_JOB ITEM_:
Reproduce the transcript below, starting at the words "Weapons testing on" and ending after "going to be?".

##### DOCUMENT TEXT #####

And he then went to my dad and said,

"Look, this is what your son
has done to me."

So eventually we ended up with one
and his name was Blessing.

So turned out to be the complete
right end to it.

Do anything to him? Hit him with a
rounders bat, didn't mind. Yeah.

And you said they sung,
they could harmonise.

Until eight of them got fired.

And then it was Blessing
singing on his own.

Covered in bruises.

LAUGHTER

What are you thinking, Alice?
I didn't believe it.

That seemed like a very,
very ornate tissue of lies to me.

What about you, Bob?

You wielded a lot of power as an
eight—year—old. He did, didn't he?

Weapons testing on your staff.

I mean, he doesn't come out of it
well, does he?

LAUGHTER
But I changed. I'm a changed man.

All right. What's it going to be?
I say true.

We'll say it's true.
You're going to say that it's true.

OK, Munya, was it true
or was it a lie?

Well, it was indeed...

True.

APPLAUSE

Yes, it's true.

Our next round is called
This Is My,

where we bring on a mystery guest
who has a close connection

to one of our panellists.

This week, each of Lee's team
will claim it's them

that has the genuine connection
to the guest.

It's up to David's team
to spot who's telling the truth.

So please welcome this
week's special guest, Steve.

APPLAUSE

So, Alice, what is Steve to you?

This is Steve,
and for over 17 years

we have been having an argument
about a courgette.

Bob, how do you know Steve?

This is Steve, and I won his
appendix off him in a bet.

LAUGHTER

And finally, Lee,
your relationship with Steve.

This is Steve. He landed his
helicopter to tell me off

because he saw me shushing him
whilst he was in the sky.

LAUGHTER

All right, there we have it.
David's team, where will you begin?

Erm, this courgette row, Alice.
What's it about?

It's, it's about a nuance
of horticulture,

which is essentially,
is a courgette,

a small version of a marrow?

Or could they possibly be
two separate species?

And how long has this argument
been going on for? 17 years.

So when did this argument
first start popping off?

17 years ago.
LAUGHTER

OK, give me the context.
DAVID: How did you know each other?

We'd known each other for a while

because Steve was going out
with one of my friends. OK.

We were on holiday together,

and this argument
just sort of took over everything.

Was alcohol involved?
Might have been.

It's easier to have long
arguments about things

that don't really matter
if you're drunk.

We've done 16 series of this!

Yes. No. Also, it's also easier
if you're paid.

LAUGHTER

Which side of it are you on?
What is your belief?

##### COLLECTED DATA #####

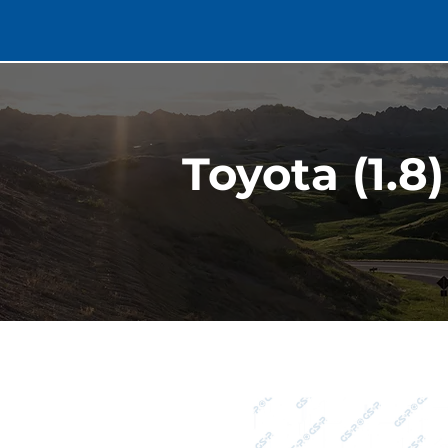
Toyota (1.8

#####

_ANSWER TO THIS EXERCISE_:
Weapons testing on your staff.

I mean, he doesn't come out of it
well, does he?

LAUGHTER
But I changed. I'm a changed man.

All right. What's it going to be?